Y no quería dormir en una habitación llena de cajas. Me negaba en redondo.

—Nuestra empresa se enorgullece…

—Márchate y tráelo mañana, te digo. —Respondí con voz igual de monótona. Si era un concurso de desgaste, no pensaba rendirme.

¿Funcionaría con éste el rollo telenovela que tan bien me había ido en el aeropuerto? De eso nada, que si me arrodillaba frente a él… Mejor no pensaba.

—Muéstreme el contrato —me dijo, como si de repente él fuera Einstein y yo una niña de cinco años.

El contrato, claro que sí, excelente idea. Allí diría la fecha de entrega. Eché mano a mi bolso y se me vino el mundo encima. Mi cara debió ser un maldito poema. El contrato, maldita fuera mi suerte. El maldito contrato estaba en la maldita maleta.

—Sube las cosas a mi piso, por favor —dije, rindiéndome después de todo. Dormiría en una habitación llena de cajas, pero ni loca pagaría más por recibir aquel servicio en festivo. Que les dieran.

—En el contrato no dice nada de subirlas, habla de dejarlas en el portal.

¿Sería cierto? Lo que estaba claro es que el tipo sabía que yo no tenía ni idea. ¿Estaría feo darle un pisotón? ¿En qué caja estarían mis botines de Roberto Botella? Morder unos stilettos de alta gama haría maravillas en un ego adolescente.

A ver, había que centrarse: al menos en el ascensor cabían las cajas, pero era un edificio victoriano reformado y había dos tramos de escaleras de tres o cuatro escalones cada uno antes de llegar a éste, y eran así como ocho bultos. No sólo era toda mi ropa, también música, el ordenador, algunos muebles y objetos de decoración… ¡¡¿¿Por qué a míiiiii??!!

—Haga el favor de dejar las cajas en la puerta del piso de la señorita, como sabe que debe hacer, y deje de enrabietarla.

Quien fuera que hablara detrás de mí, con voz grave y dura pero con un punto que me erizó la piel de la nuca, dejó claro que su tono no admitía réplica, y así lo supo el portador, quien le sostuvo la mirada por encima de mi hombro unos segundos antes de poner cara de pocos amigos y asentir.

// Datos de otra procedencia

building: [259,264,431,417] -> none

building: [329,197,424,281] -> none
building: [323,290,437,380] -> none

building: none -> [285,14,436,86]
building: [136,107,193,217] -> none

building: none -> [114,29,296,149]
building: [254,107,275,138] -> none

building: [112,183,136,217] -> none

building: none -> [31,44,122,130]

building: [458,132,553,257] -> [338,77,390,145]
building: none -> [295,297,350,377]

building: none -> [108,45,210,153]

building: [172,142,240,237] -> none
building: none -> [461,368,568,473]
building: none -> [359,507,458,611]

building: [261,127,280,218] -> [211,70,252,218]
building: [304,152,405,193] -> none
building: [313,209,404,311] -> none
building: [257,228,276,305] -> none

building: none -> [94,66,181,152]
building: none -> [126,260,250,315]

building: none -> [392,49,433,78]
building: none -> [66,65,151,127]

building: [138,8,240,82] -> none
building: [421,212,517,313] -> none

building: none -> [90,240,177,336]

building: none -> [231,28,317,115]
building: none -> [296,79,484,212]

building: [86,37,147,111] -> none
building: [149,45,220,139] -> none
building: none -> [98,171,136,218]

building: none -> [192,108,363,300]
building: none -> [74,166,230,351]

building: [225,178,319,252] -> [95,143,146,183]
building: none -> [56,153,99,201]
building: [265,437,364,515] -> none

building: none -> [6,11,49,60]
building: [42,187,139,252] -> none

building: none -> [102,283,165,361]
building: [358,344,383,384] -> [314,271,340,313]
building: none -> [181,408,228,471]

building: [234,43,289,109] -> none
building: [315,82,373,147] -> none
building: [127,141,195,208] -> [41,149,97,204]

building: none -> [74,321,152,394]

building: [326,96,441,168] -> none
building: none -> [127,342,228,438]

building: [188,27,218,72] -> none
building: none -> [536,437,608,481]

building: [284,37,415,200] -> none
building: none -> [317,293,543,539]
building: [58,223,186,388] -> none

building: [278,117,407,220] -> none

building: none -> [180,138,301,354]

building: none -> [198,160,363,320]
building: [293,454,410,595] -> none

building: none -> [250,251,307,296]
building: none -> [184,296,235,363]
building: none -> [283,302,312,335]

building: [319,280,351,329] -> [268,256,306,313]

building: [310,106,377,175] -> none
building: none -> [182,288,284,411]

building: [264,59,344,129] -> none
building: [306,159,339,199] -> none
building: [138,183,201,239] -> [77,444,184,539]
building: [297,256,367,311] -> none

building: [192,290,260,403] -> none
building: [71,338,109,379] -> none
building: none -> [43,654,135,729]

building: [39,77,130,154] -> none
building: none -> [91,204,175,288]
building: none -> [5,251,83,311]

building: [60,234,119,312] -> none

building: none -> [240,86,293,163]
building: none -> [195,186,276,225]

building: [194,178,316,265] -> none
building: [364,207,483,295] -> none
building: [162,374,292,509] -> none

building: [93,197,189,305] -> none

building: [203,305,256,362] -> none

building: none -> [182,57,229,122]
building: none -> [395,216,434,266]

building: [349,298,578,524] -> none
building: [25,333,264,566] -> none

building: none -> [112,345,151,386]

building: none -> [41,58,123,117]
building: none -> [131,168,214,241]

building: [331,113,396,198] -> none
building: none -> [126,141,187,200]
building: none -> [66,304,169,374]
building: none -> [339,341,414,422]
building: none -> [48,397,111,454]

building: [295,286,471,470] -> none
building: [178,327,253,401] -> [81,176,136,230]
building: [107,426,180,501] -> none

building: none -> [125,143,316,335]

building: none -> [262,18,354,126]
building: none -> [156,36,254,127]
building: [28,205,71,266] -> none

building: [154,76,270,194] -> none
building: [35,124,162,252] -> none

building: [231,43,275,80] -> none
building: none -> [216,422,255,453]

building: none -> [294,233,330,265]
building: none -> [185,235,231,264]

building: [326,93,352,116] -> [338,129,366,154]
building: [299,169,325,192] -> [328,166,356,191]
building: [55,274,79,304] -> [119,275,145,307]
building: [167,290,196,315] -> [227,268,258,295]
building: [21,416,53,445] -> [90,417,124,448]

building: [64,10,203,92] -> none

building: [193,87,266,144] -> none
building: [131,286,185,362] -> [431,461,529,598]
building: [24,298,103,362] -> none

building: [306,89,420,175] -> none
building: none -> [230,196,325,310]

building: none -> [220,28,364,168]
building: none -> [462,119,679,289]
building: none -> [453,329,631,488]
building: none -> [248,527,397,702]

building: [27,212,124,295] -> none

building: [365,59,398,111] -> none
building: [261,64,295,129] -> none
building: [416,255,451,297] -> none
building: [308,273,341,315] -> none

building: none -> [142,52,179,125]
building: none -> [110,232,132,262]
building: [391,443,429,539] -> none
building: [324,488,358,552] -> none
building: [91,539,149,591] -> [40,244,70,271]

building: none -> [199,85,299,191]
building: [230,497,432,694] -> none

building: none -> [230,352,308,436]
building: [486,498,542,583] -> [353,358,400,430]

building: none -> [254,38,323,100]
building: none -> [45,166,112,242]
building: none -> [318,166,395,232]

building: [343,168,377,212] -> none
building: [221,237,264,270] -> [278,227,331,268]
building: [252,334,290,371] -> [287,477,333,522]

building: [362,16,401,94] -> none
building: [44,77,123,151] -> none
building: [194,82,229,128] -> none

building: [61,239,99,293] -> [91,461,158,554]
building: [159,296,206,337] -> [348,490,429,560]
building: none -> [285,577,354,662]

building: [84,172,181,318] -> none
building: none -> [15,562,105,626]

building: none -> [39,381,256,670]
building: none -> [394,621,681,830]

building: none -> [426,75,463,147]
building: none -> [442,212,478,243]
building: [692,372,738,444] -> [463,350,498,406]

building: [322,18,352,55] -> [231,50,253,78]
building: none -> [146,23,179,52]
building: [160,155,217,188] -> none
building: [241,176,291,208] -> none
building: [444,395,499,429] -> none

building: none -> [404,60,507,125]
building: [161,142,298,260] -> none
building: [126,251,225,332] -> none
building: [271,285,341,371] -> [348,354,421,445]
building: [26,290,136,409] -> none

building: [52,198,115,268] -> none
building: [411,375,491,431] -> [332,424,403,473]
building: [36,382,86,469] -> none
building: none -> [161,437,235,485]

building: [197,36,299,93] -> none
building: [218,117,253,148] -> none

Una voz así podía darme órdenes a mí pero en la cama. Haría lo que me pidiera, que serían ciertas cosas que no había hecho nunca porque Luis era más serio que yo sobre el colchón, algo así como meterme el aparatito violeta mientras él me… Mejor me volvía por si era un viejo gordo y calvo con cara de besugo y su esposa al lado, y se cargaba mi currada fantasía de años sobre manos en la oscuridad y vibradores en un plis plas.

Aliviada al ver que el muchacho comenzaba a cargar el primer bulto en la carretilla quise dar las gracias a mi salvador pensando que los vientos se tornaban y que mi suerte comenzaba a cambiar. Veríamos qué hacía con las cajas una vez arriba, pero al menos había salvado el primer matchball.

Mientras mi cuerpo iba girando mi cabeza intentaba controlar a las mariposas que revoloteaban en mi estómago, esas mariposas listillas que intuyeron antes que yo que la voz que iba a conocer me hablaría de futuro sin necesidad de palabras.